Before making any decision, examine the wheelchair's component parts. Each of these parts plays an important role in terms of suitability.

Wheels

Hard rubber tires, especially on the front wheels, make maneuvering much easier, particularly inside the home. Pneumatic tires are more suitable outdoors as they provide improved shock absorption. The choice of wheels depends on whether the wheelchair is to be used indoors or outdoors. Continuous use of the wheelchair, both in the home as well as outside, would justify acquiring two models. As with quadriplegics, gloves should be worn to enable the user to grip the wheels themselves as opposed to the metal frame.

Backrest

The height of the backrest depends on individual torso stability. Ideally, the backrest upholstery should be tightened in line with the needs of the user. In extreme cases, this can be achieved by using a detachable board. A cushion may prove useful in countering extension (stretching) on the pelvic lower spine area. The cushion must not, however, push the patient too far forward, or he'll continuously have to prop himself up on the armrests. The backrest should be tilted slightly backwards, if needed.

Armrest

The armrests should be both detachable and height adjustable. Armrests that are set either too high or too low lead to bad posture and shoulder complaints. It is important that the armrests are not too long. The user must fit comfortably under tables, etc.

Seat

Slack seats are a cause of leg adduction (pressing together). By using a removable board or special seat cushion, it is possible to avoid this condition. Simply placing a wedge cushion onto the seat is not sufficient to counter the stretching spasms in the lower spinal area, which results in poor posture with many MS patients. The only effective remedy is actively flexing the hips, an exercise that must be practiced unaided. The use of so-called antidecubitus cushions (those filled with air or gel) is also appropriate. They do allow the patient to sit in comfort but can lead to balancing difficulties. Prevention of decubitus (severe bedsores) is possible through incorporation of an exercise program.

Footrests

The wheelchair should be equipped with footrests. Folding them to the side and/or removing them altogether when transferring should be a simple process. Footrests serve to minimize injuries while preventing contractions and increased extensor spasms. In some cases, a broad cushioned calf support may be used to counter flexor (contract) spasticity and/or decubitus caused by the calf strap.
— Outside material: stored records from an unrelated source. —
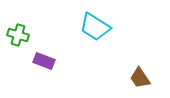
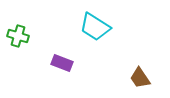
green cross: moved 1 px down
purple rectangle: moved 18 px right, 2 px down
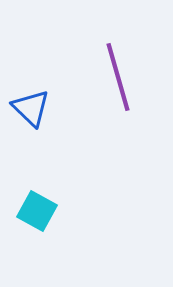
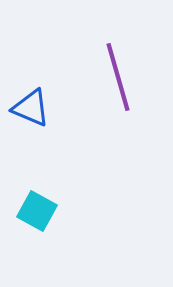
blue triangle: rotated 21 degrees counterclockwise
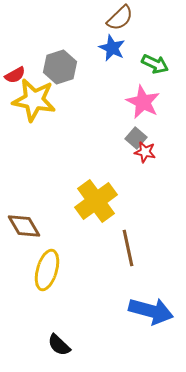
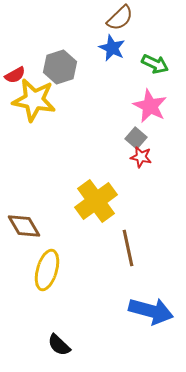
pink star: moved 7 px right, 4 px down
red star: moved 4 px left, 5 px down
Wheelchair tables and headrests

These are only of benefit when dealing with ataxia and/or quadriplegia.

Posture

Attention to the above details will somewhat alleviate the frequent and often painful posture problems experienced by MS patients in their wheelchairs. Still, the main cause of bad posture is the tilt of the pelvis and resulting flexion in the lower spine. As it bends, the lower spine induces increased chest kyphosis (pushing forward of the spine). This forces the patient to overstretch the neck in an attempt to hold his head straight.
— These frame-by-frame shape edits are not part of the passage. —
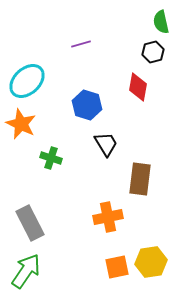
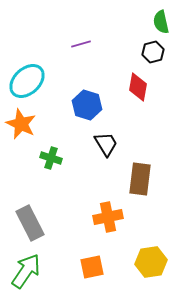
orange square: moved 25 px left
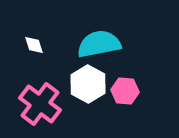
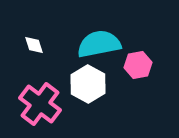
pink hexagon: moved 13 px right, 26 px up; rotated 16 degrees counterclockwise
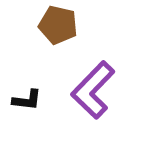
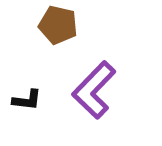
purple L-shape: moved 1 px right
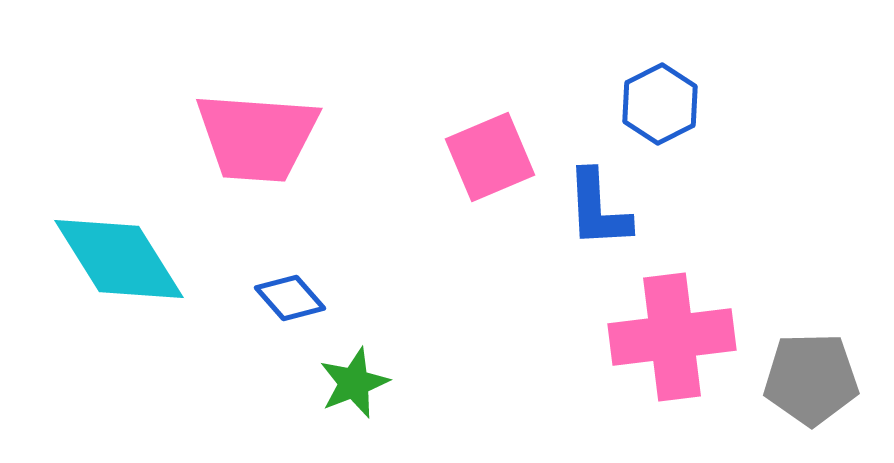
The effects of this chain reaction are compounded when the wheelchair user has to look up to people standing above him. The stretching of the spine within the neck intensifies spastic flexing in the arms and extension in the legs. The increased chest kyphosis is only compounded by the use of a wedge cushion. This prevents the user from bringing his shoulders forward as needed in order to propel the wheels. The remedy lies in hip flexing exercises with the thighs parallel to the seat or floor and the knees and feet more or less forming a right angle.
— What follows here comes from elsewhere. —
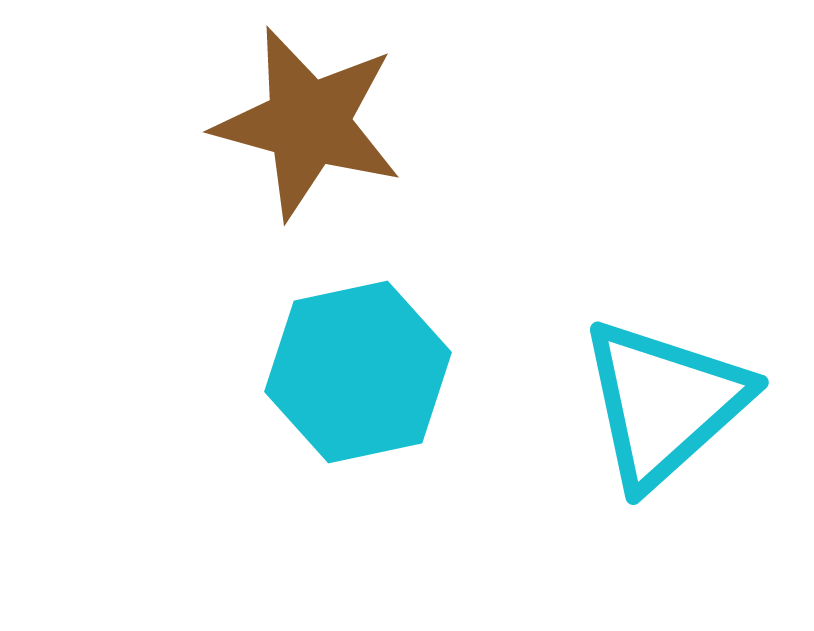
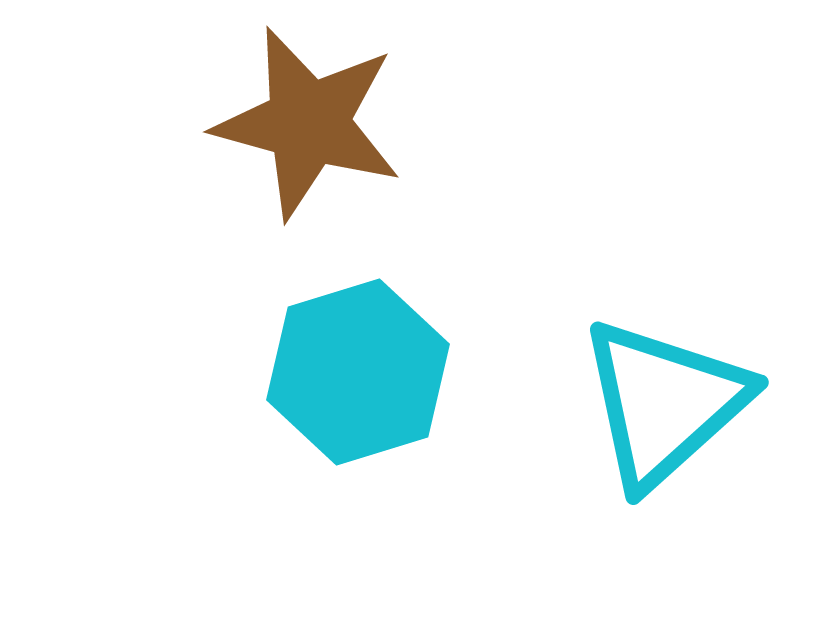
cyan hexagon: rotated 5 degrees counterclockwise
I am convinced that the clinical symptoms of Multiple Sclerosis are in part, a direct result of complications that set in after the initial onset of the disease and could therefore be prevented. These include the extension spasticity of the legs accompanied by contractures and a host of painful conditions that are often ignored when dealing with MS. As a result, these symptoms are too seldom the specific target of treatment.